His voice echoed in her head. ‘Things change, Eliana.’

But the past did not change. What had been true then was still true. And her feelings too. Feelings she could never smother or deny, though they would only bring her yet more heartache in the end.

So be content with this—with what is here and now.

‘Fancy watching anything else?’ Leandros asked in an easy tone.

She gave a shake of her head, finishing the last of her sweet wine and getting to her feet.

‘Time for bed,’ she said lightly.

Did something flicker in his eyes? If it did, she discounted it. ‘Separate bedrooms’ he had said, and she knew he had said it out of concern for her, after the debacle of the night before. But that would not be. That would not be at all.

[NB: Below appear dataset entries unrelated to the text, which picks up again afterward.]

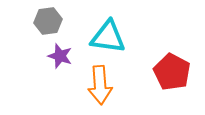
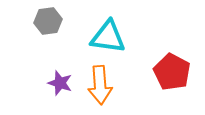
purple star: moved 27 px down
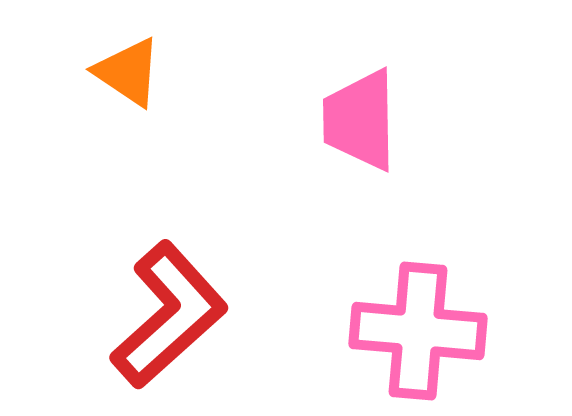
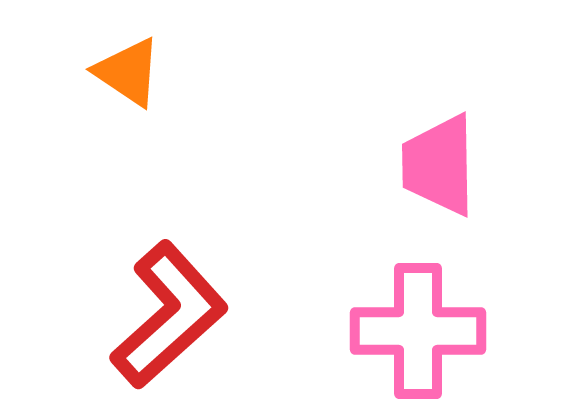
pink trapezoid: moved 79 px right, 45 px down
pink cross: rotated 5 degrees counterclockwise
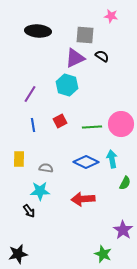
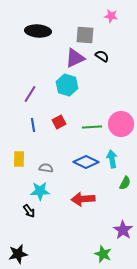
red square: moved 1 px left, 1 px down
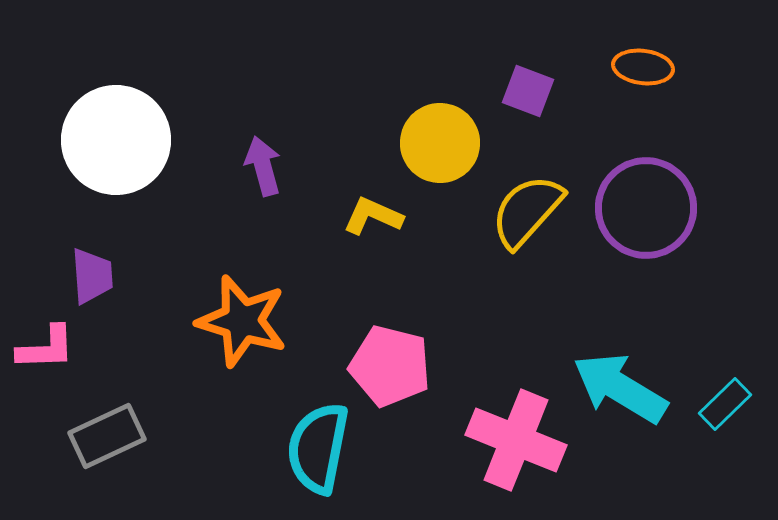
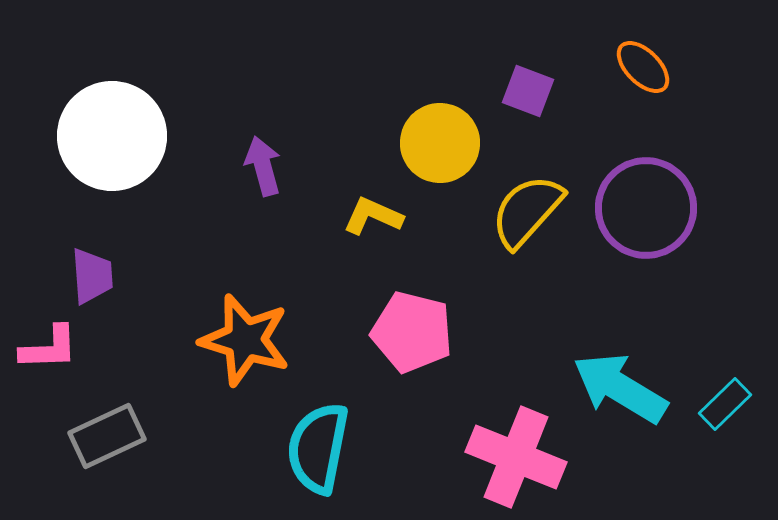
orange ellipse: rotated 38 degrees clockwise
white circle: moved 4 px left, 4 px up
orange star: moved 3 px right, 19 px down
pink L-shape: moved 3 px right
pink pentagon: moved 22 px right, 34 px up
pink cross: moved 17 px down
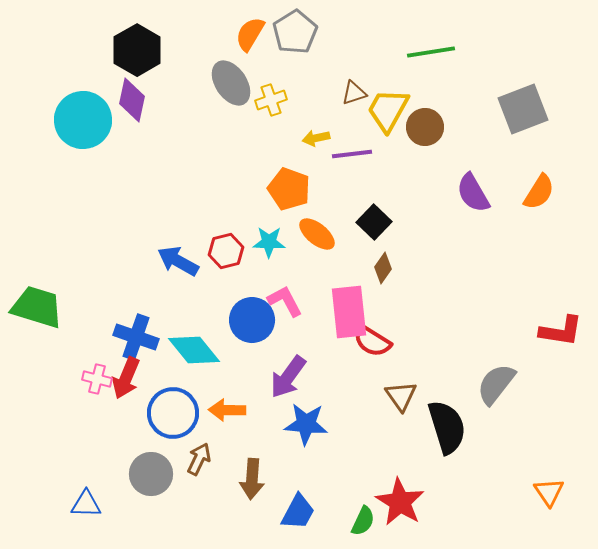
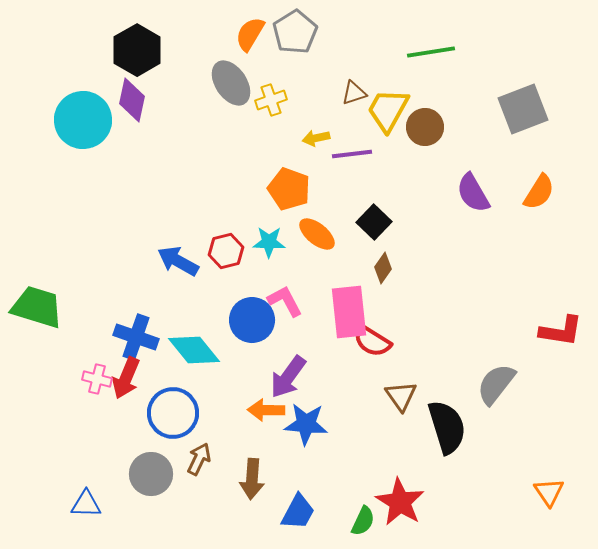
orange arrow at (227, 410): moved 39 px right
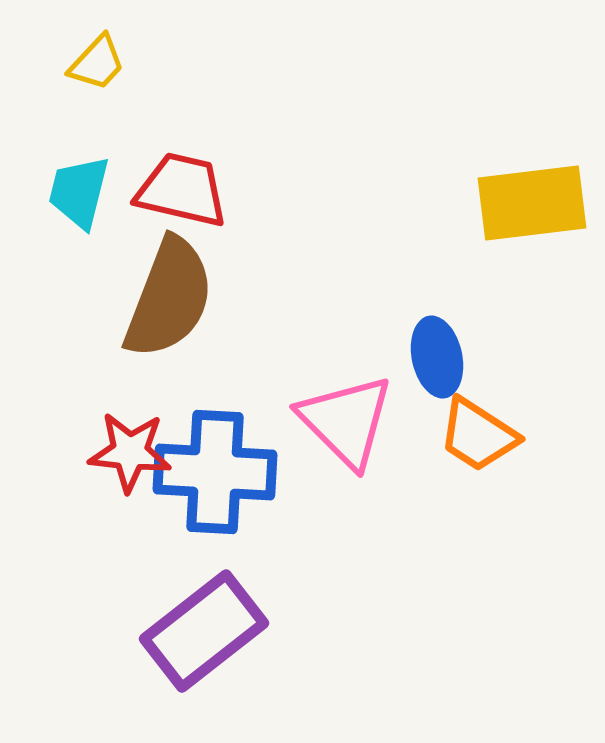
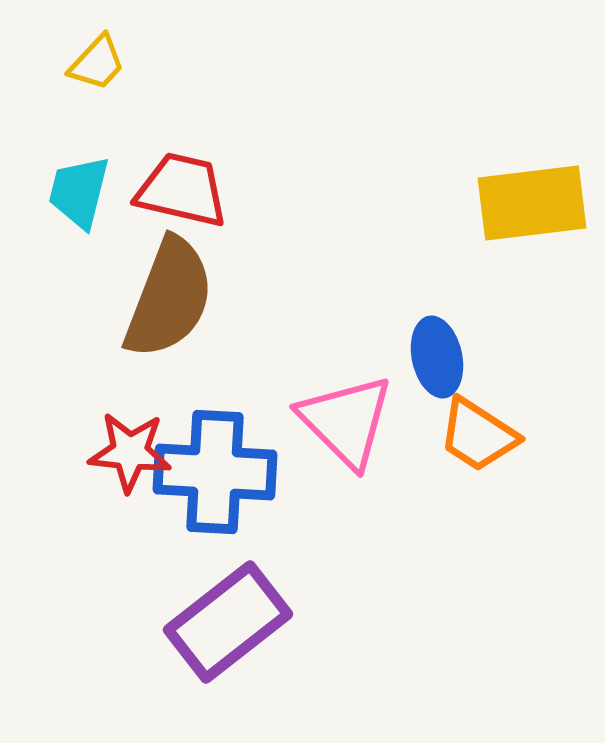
purple rectangle: moved 24 px right, 9 px up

She gave a secret smile, but poignant. The past was gone. The future was impossible. Only the present was hers.

And that was what she would claim and give to him.

Give to us both.

And she would hold it in her heart against the long, empty years ahead, when Paris was over and done with and this precious time with Leandros would be nothing more than a memory...

Leandros clicked off the TV, his gaze following Eliana as she retreated to her bedroom. He did not want her to do so, but he had given his word.

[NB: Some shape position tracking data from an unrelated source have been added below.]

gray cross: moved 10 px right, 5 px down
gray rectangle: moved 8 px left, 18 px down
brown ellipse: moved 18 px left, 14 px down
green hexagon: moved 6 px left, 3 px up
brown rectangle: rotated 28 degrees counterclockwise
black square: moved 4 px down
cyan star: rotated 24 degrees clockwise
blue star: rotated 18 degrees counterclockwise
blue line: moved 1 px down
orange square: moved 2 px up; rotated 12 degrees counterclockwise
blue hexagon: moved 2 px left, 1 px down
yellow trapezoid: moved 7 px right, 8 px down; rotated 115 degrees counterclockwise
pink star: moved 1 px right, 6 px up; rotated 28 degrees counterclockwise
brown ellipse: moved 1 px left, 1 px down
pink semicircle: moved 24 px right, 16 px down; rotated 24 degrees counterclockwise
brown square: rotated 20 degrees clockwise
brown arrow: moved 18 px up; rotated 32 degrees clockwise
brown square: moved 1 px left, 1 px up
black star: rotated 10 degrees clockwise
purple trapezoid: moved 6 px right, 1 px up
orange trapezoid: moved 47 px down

Memory came. Tormentingly. He sought to hold it back. He would not—must not—recall the night before...recall the feel of her naked body beneath his, her eager mouth, the sensual white-out of his instantly inflamed passion, his desire...

The bedroom door shut behind her, and he got to his feet. Sitting beside her as they’d watched the ancient Hollywood film had been both good...and bad. Good to be so close to her—bad to be so close to her. She’d sat curled up, relaxed, her hair falling from its chignon, the soft drape of her dress shaping her breasts...

It had been hard to focus on the swashbuckling going on onscreen. Hard to think of her now, in her bedroom, removing her dress, loosening her hair...

He snatched up the coffee tray and the wine glasses, taking them through into the kitchen. Busying himself, he washed them up to give him something to do—something to stop him thinking about the rashness of promising Eliana ‘separate bedrooms’, even though that had been the only decent thing to do after the debacle of the previous night.

Leaving the cups and glasses on the draining board, he headed to his own room. He would take a shower—tonight he definitely would.

He did so, turning the temperature as low as was necessary—which was very low. He endured it as much as he could—it was a cure, but a punishing one. He stepped out of the cubicle, seized a towel, wrapping it around his hips, grateful for its warmth. He grabbed another one, patting his chest and shoulders dry, then reached for his toothbrush.

As he brushed his teeth he felt the same heaviness fill him that had assailed him on the balcony, when she’d told him what he knew with bitter truth he had wanted her not to say.

I wanted her to say she regretted marrying as she did...regretted rejecting me as she did. That she would never do so given a second chance. I wanted her to tell me that if she got that second chance she would choose me this time...

But she had said none of that.

He frowned at his own reflection. His jawline was darkening, his hair damp from the shower. His gaze at himself was interrogating.

But that was the past—and it is the present we have now.

His own words sounded again in his head. ‘Things change—they can change again.’

Could they?

And would I want them to?

And Eliana? Would she want them to? Last night she had come to him, just as he had told her he wanted her to, in passion and desire, answering his for her. Last night he had thought that enough—thought it all that he wanted of her. But now...?

His promise to her of ‘separate bedrooms’, of making no more demands of her, setting no expectations on her, had negated the very reason he had brought her here to Paris with him. Negated hers for being here.